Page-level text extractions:

--- START ---

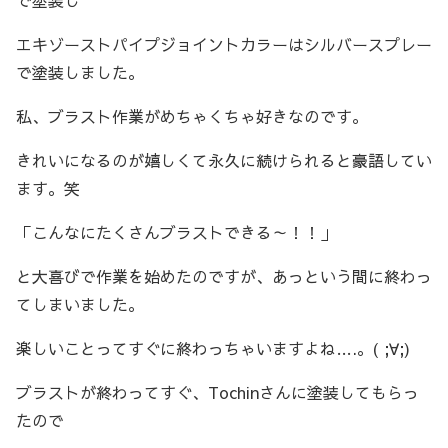
で塗装し
エキゾーストパイプジョイントカラーはシルバースプレー
で塗装しました。
私、ブラスト作業がめちゃくちゃ好きなのです。
きれいになるのが嬉しくて永久に続けられると豪語してい
ます。笑
「こんなにたくさんブラストできる～！！」
と大喜びで作業を始めたのですが、あっという間に終わっ
てしまいました。
楽しいことってすぐに終わっちゃいますよね….。( ;∀;)
ブラストが終わってすぐ、Tochinさんに塗装してもらっ
たので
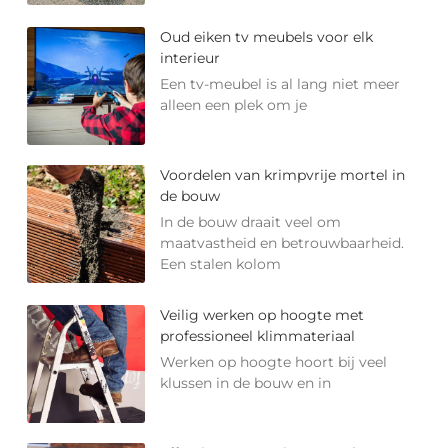
Oud eiken tv meubels voor elk
interieur
Een tv-meubel is al lang niet meer
alleen een plek om je
Voordelen van krimpvrije mortel in
de bouw
In de bouw draait veel om
maatvastheid en betrouwbaarheid.
Een stalen kolom
Veilig werken op hoogte met
professioneel klimmateriaal
Werken op hoogte hoort bij veel
klussen in de bouw en in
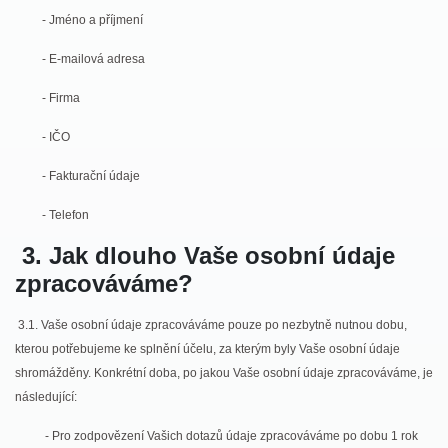
-
Jméno a příjmení
-
E-mailová adresa
-
Firma
-
IČO
-
Fakturační údaje
-
Telefon
3. Jak dlouho Vaše osobní údaje
zpracováváme?
3.1. Vaše osobní údaje zpracováváme pouze po nezbytně nutnou dobu,
kterou potřebujeme ke splnění účelu, za kterým byly Vaše osobní údaje
shromážděny. Konkrétní doba, po jakou Vaše osobní údaje zpracováváme, je
následující:
-
Pro zodpovězení Vašich dotazů údaje zpracováváme po dobu 1 rok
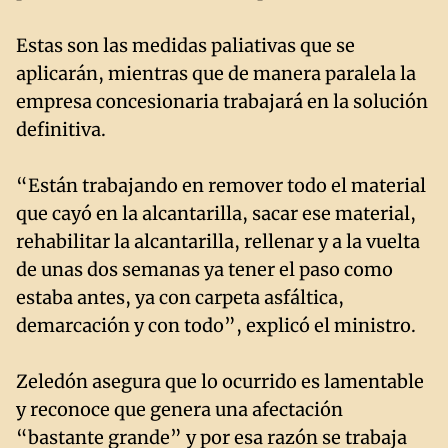
Estas son las medidas paliativas que se
aplicarán, mientras que de manera paralela la
empresa concesionaria trabajará en la solución
definitiva.
“Están trabajando en remover todo el material
que cayó en la alcantarilla, sacar ese material,
rehabilitar la alcantarilla, rellenar y a la vuelta
de unas dos semanas ya tener el paso como
estaba antes, ya con carpeta asfáltica,
demarcación y con todo”, explicó el ministro.
Zeledón asegura que lo ocurrido es lamentable
y reconoce que genera una afectación
“bastante grande” y por esa razón se trabaja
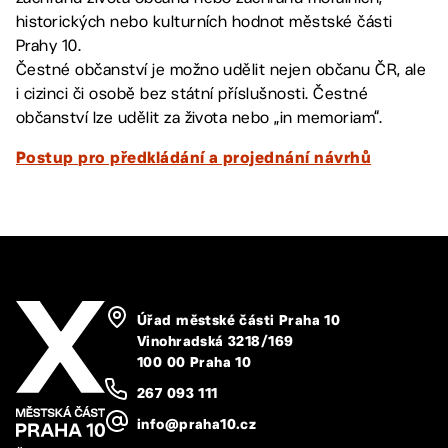
historických nebo kulturních hodnot městské části
Prahy 10.
Čestné občanství je možno udělit nejen občanu ČR, ale
i cizinci či osobě bez státní příslušnosti. Čestné
občanství lze udělit za života nebo „in memoriam“.
Postup pro předkládání a projednání návrhů
Úřad městské části Praha 10
Vinohradská 3218/169
100 00 Praha 10
267 093 111
info@praha10.cz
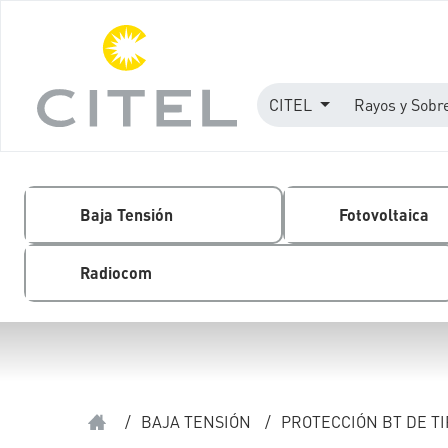
CITEL
Rayos y Sobr
Baja Tensión
Fotovoltaica
Radiocom
/
BAJA TENSIÓN
/
PROTECCIÓN BT DE TI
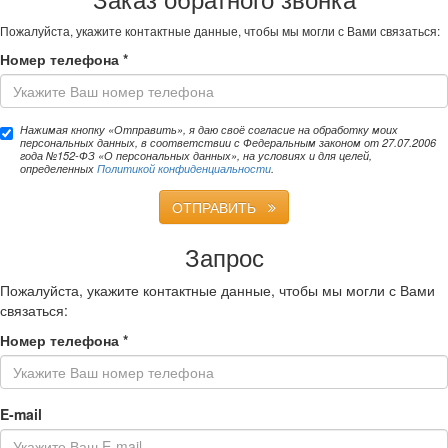
Пожалуйста, укажите контактные данные, чтобы мы могли с Вами связаться:
Номер телефона
*
Нажимая кнопку «Отправить», я даю своё согласие на обработку моих
персональных данных, в соответствии с Федеральным законом от 27.07.2006
года №152-ФЗ «О персональных данных», на условиях и для целей,
определенных
Политикой конфиденциальности
.
ОТПРАВИТЬ
Запрос
Пожалуйста, укажите контактные данные, чтобы мы могли с Вами
связаться:
Номер телефона
*
E-mail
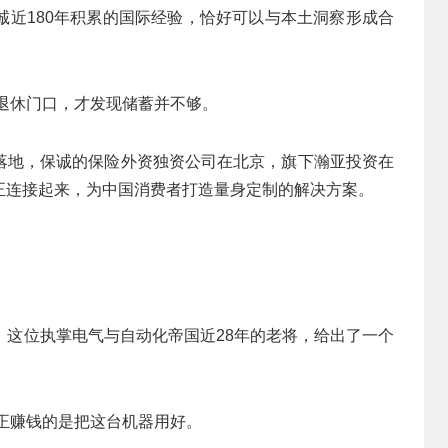
诚近180年积累的国际经验，恰好可以与本土洞察形成合
退休门口，才发现储蓄并不够。
落地，保诚的保险外资独资公司在北京，旗下瀚亚投资在
正连接起来，为中国消费者打造量身定制的解决方案。
，这位执掌电气与自动化帝国近28年的老将，给出了一个
正赚钱的是把这台机器用好。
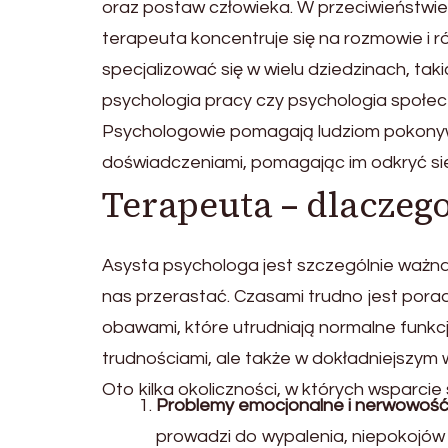
oraz postaw człowieka. W przeciwieństwie d
terapeuta koncentruje się na rozmowie i
specjalizować się w wielu dziedzinach, tak
psychologia pracy czy psychologia społec
Psychologowie pomagają ludziom pokonywa
doświadczeniami, pomagając im odkryć sie
Terapeuta – dlaczeg
Asysta psychologa jest szczególnie ważn
nas przerastać. Czasami trudno jest porad
obawami, które utrudniają normalne funk
trudnościami, ale także w dokładniejszym w
Oto kilka okoliczności, w których wsparcie
Problemy emocjonalne i nerwowoś
prowadzi do wypalenia, niepokojów 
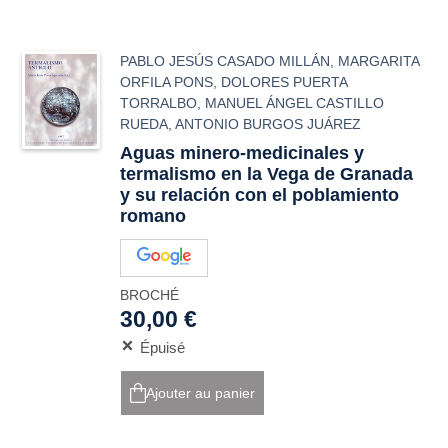
PABLO JESÚS CASADO MILLÁN
,
MARGARITA
ORFILA PONS
,
DOLORES PUERTA
TORRALBO
,
MANUEL ÁNGEL CASTILLO
RUEDA
,
ANTONIO BURGOS JUÁREZ
Aguas minero-medicinales y
termalismo en la Vega de Granada
y su relación con el poblamiento
romano
BROCHÉ
30,00 €
Épuisé
Ajouter au panier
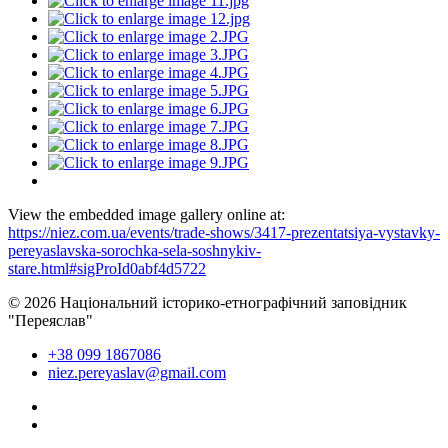
View the embedded image gallery online at:
https://niez.com.ua/events/trade-shows/3417-prezentatsiya-vystavky-
pereyaslavska-sorochka-sela-soshnykiv-
stare.html#sigProId0abf4d5722
© 2026 Національний історико-етнографічний заповідник
"Переяслав"
+38 099 1867086
niez.pereyaslav@gmail.com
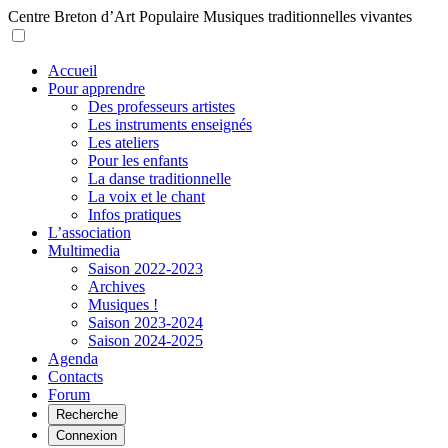
Centre Breton d’Art Populaire
Musiques traditionnelles vivantes
Accueil
Pour apprendre
Des professeurs artistes
Les instruments enseignés
Les ateliers
Pour les enfants
La danse traditionnelle
La voix et le chant
Infos pratiques
L’association
Multimedia
Saison 2022-2023
Archives
Musiques !
Saison 2023-2024
Saison 2024-2025
Agenda
Contacts
Forum
Recherche
Connexion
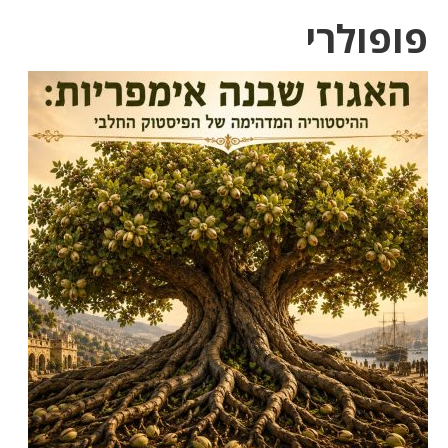
פופולרי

--- END ---

**TO DO**: Above are some records. Output exactly the lines from the one that contains "きれいになるのが嬉しくて永久に続けられると豪語してい" to the one that contains "zpracováváme?", keeping both, and omit the pictures.

**EXPECTED ANSWER**:
きれいになるのが嬉しくて永久に続けられると豪語してい
ます。笑
「こんなにたくさんブラストできる～！！」
と大喜びで作業を始めたのですが、あっという間に終わっ
てしまいました。
楽しいことってすぐに終わっちゃいますよね….。( ;∀;)
ブラストが終わってすぐ、Tochinさんに塗装してもらっ
たので
Oud eiken tv meubels voor elk
interieur
Een tv-meubel is al lang niet meer
alleen een plek om je
Voordelen van krimpvrije mortel in
de bouw
In de bouw draait veel om
maatvastheid en betrouwbaarheid.
Een stalen kolom
Veilig werken op hoogte met
professioneel klimmateriaal
Werken op hoogte hoort bij veel
klussen in de bouw en in
-
Jméno a příjmení
-
E-mailová adresa
-
Firma
-
IČO
-
Fakturační údaje
-
Telefon
3. Jak dlouho Vaše osobní údaje
zpracováváme?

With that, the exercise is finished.